2. Meine Sicherheit bestimme ich

Auf seriösen Plattformen wie Parship kennen die anderen Mitglieder weder Ihre E-Mail-Adresse, Telefonnummer oder gar die Anschrift. Wenn Sie einen ansprechenden Kandidaten auserkoren haben und mit ihm per E-Mail kommunizieren, tun Sie dies anfangs völlig anonym. Welche Informationen Sie Ihrem potenziellen Partner preisgeben, entscheiden Sie selbst. Ebenso bestimmen Sie den Zeitpunkt der Freischaltung Ihres persönlichen Bildes. Auch im Überschwang der Gefühle ist anfänglich eine eher behutsame „Informationspolitik“ angebracht. Als guter Ratgeber in diesen Dingen erweist sich oft die eigene intuitive Logik, also Ihr „Bauchgefühl“.
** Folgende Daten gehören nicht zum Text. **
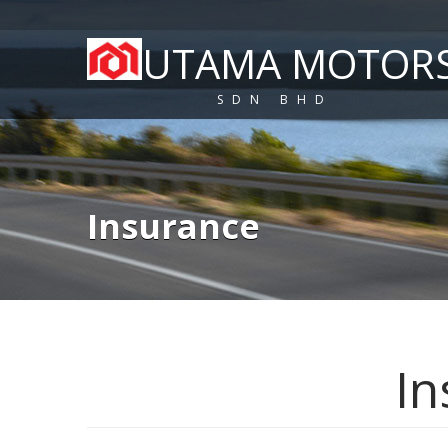
UTAMA MOTOR
SDN BHD
Insurance
In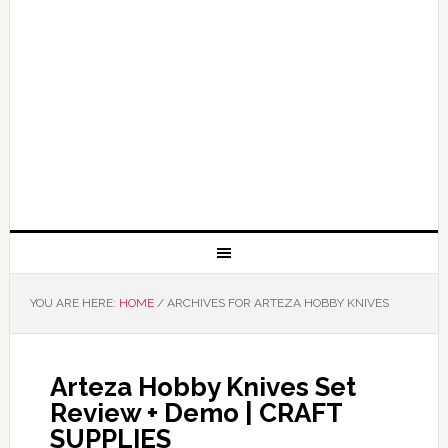
YOU ARE HERE:
HOME
/
ARCHIVES FOR ARTEZA HOBBY KNIVES
Arteza Hobby Knives Set
Review + Demo | CRAFT
SUPPLIES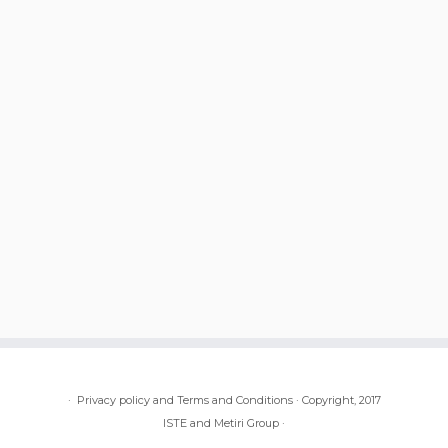
·
Privacy policy and Terms and Conditions
·
Copyright, 2017
ISTE and Metiri Group
·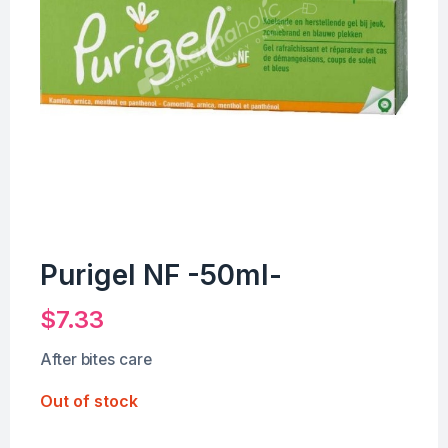
Purigel NF -50ml-
$
7.33
After bites care
Out of stock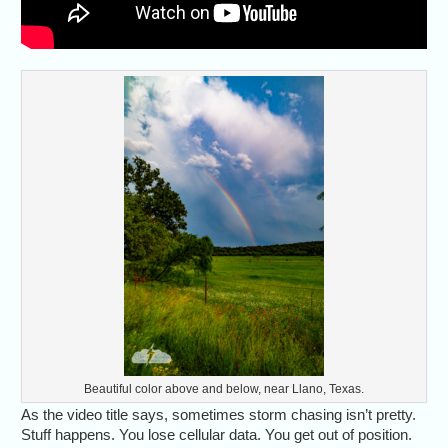
Beautiful color above and below, near Llano, Texas.
As the video title says, sometimes storm chasing isn’t pretty.
Stuff happens. You lose cellular data. You get out of position.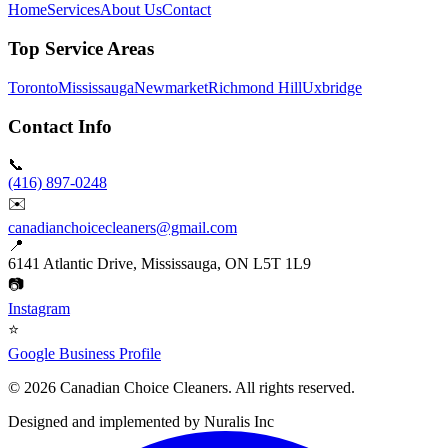
Home
Services
About Us
Contact
Top Service Areas
Toronto
Mississauga
Newmarket
Richmond Hill
Uxbridge
Contact Info
📞
(416) 897-0248
✉️
canadianchoicecleaners@gmail.com
📍
6141 Atlantic Drive, Mississauga, ON L5T 1L9
📷
Instagram
⭐
Google Business Profile
©
2026
Canadian Choice Cleaners. All rights reserved.
Designed and implemented by
Nuralis Inc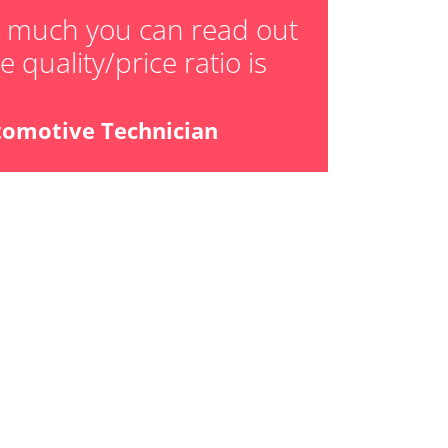
w much you can read out
 quality/price ratio is
tomotive Technician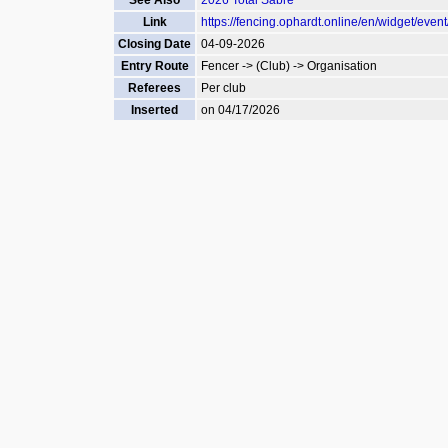
See Also
2026 Total Sabre
Link
https://fencing.ophardt.online/en/widget/even
Closing Date
04-09-2026
Entry Route
Fencer -> (Club) -> Organisation
Referees
Per club
Inserted
on 04/17/2026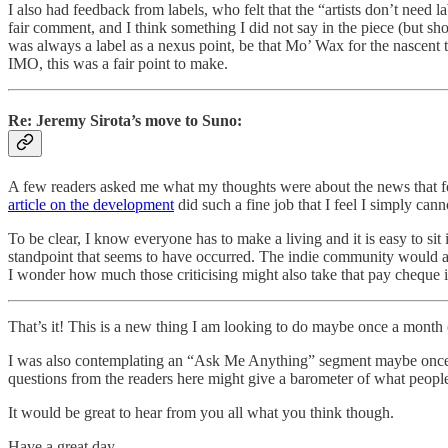
I also had feedback from labels, who felt that the “artists don’t need la
fair comment, and I think something I did not say in the piece (but sho
was always a label as a nexus point, be that Mo’ Wax for the nascent 
IMO, this was a fair point to make.
Re: Jeremy Sirota’s move to Suno:
A few readers asked me what my thoughts were about the news that f
article on the development
did such a fine job that I feel I simply canno
To be clear, I know everyone has to make a living and it is easy to sit 
standpoint that seems to have occurred. The indie community would app
I wonder how much those criticising might also take that pay cheque i
That’s it! This is a new thing I am looking to do maybe once a month
I was also contemplating an “Ask Me Anything” segment maybe once per 
questions from the readers here might give a barometer of what people
It would be great to hear from you all what you think though.
Have a great day,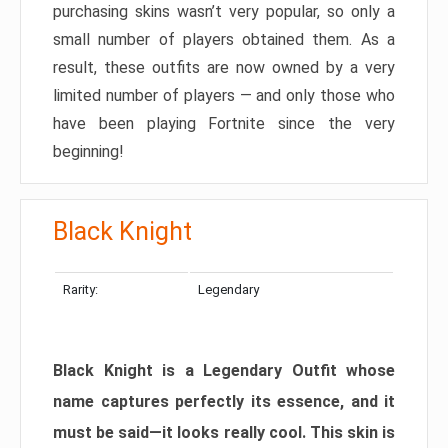
purchasing skins wasn’t very popular, so only a
small number of players obtained them. As a
result, these outfits are now owned by a very
limited number of players — and only those who
have been playing Fortnite since the very
beginning!
Black Knight
Rarity:
Legendary
Black Knight is a Legendary Outfit whose
name captures perfectly its essence, and it
must be said—it looks really cool. This skin is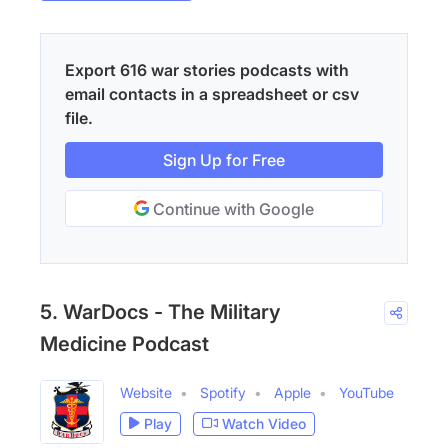
Export 616 war stories podcasts with
email contacts in a spreadsheet or csv
file.
Sign Up for Free
Continue with Google
5. WarDocs - The Military
Medicine Podcast
Website
Spotify
Apple
YouTube
Play
Watch Video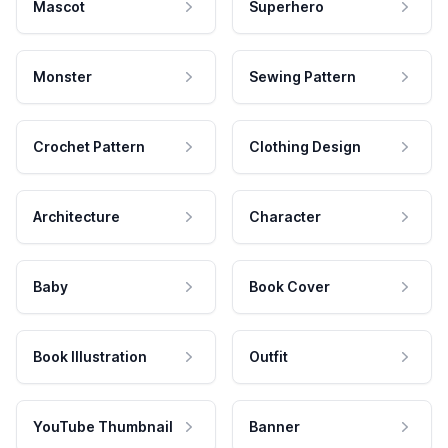
Mascot
Superhero
Monster
Sewing Pattern
Crochet Pattern
Clothing Design
Architecture
Character
Baby
Book Cover
Book Illustration
Outfit
YouTube Thumbnail
Banner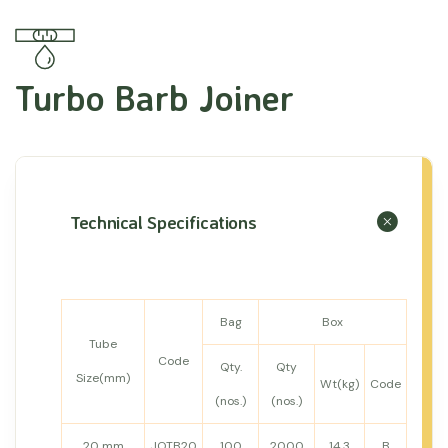
Turbo Barb Joiner
Technical Specifications
Bag
Box
Tube
Code
Qty.
Qty
Size(mm)
Wt(kg)
Code
(nos.)
(nos.)
20 mm
JOTB20
100
2000
14.3
B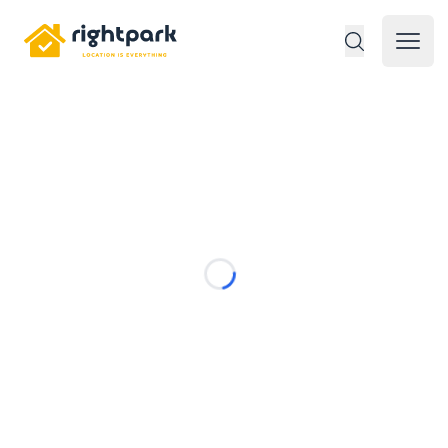
Rightpark
Open 
Loading...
3. Mit Sicherheit Ihr Geld

Sehr in Mode gekommen sind sogenannte Scammingattacken. Mit psychologischem Geschick wird per Mail eine Vertrauensbasis aufgebaut, um letztlich zu des Pudels Kern, einer vorübergehenden Liquiditätshilfe, zu kommen. Es gilt daher grundsätzlich und in allen Phasen der Online-Partnersuche, sollte ein Kandidat in welcher Form auch immer, mehr oder weniger subtil, mit durchaus plausiblen Gründen versuchen, Sie zu einem „kurzfristigen“ Darlehen zu bewegen, verweisen Sie ihn an seine Hausbank und brechen Sie die Sache unverzüglich ab. Fast ein wenig schade, wo er doch so charmant und sympathisch war.

4. Der Kundenservice als Ansprechpartner in Sachen Sicherheit

Renommierte Online-Partnervermittlungen legen Wert auf einen leistungsstarken Kundenservice, für den die Sicherheit bei der Partnersuche höchste Priorität besitzt. Haben Sie den Eindruck, Objekt eines Scammingangriffs zu sein, irritieren Sie unplausible Profilbeschreibungen oder ärgern Sie sich über „grenzwertiges“ Gebaren, scheuen Sie sich nicht, den Kundenservice zu kontaktieren. Dieser ist für Ihre Mithilfe dankbar und wird die Angelegenheit gern und unverzüglich verfolgen.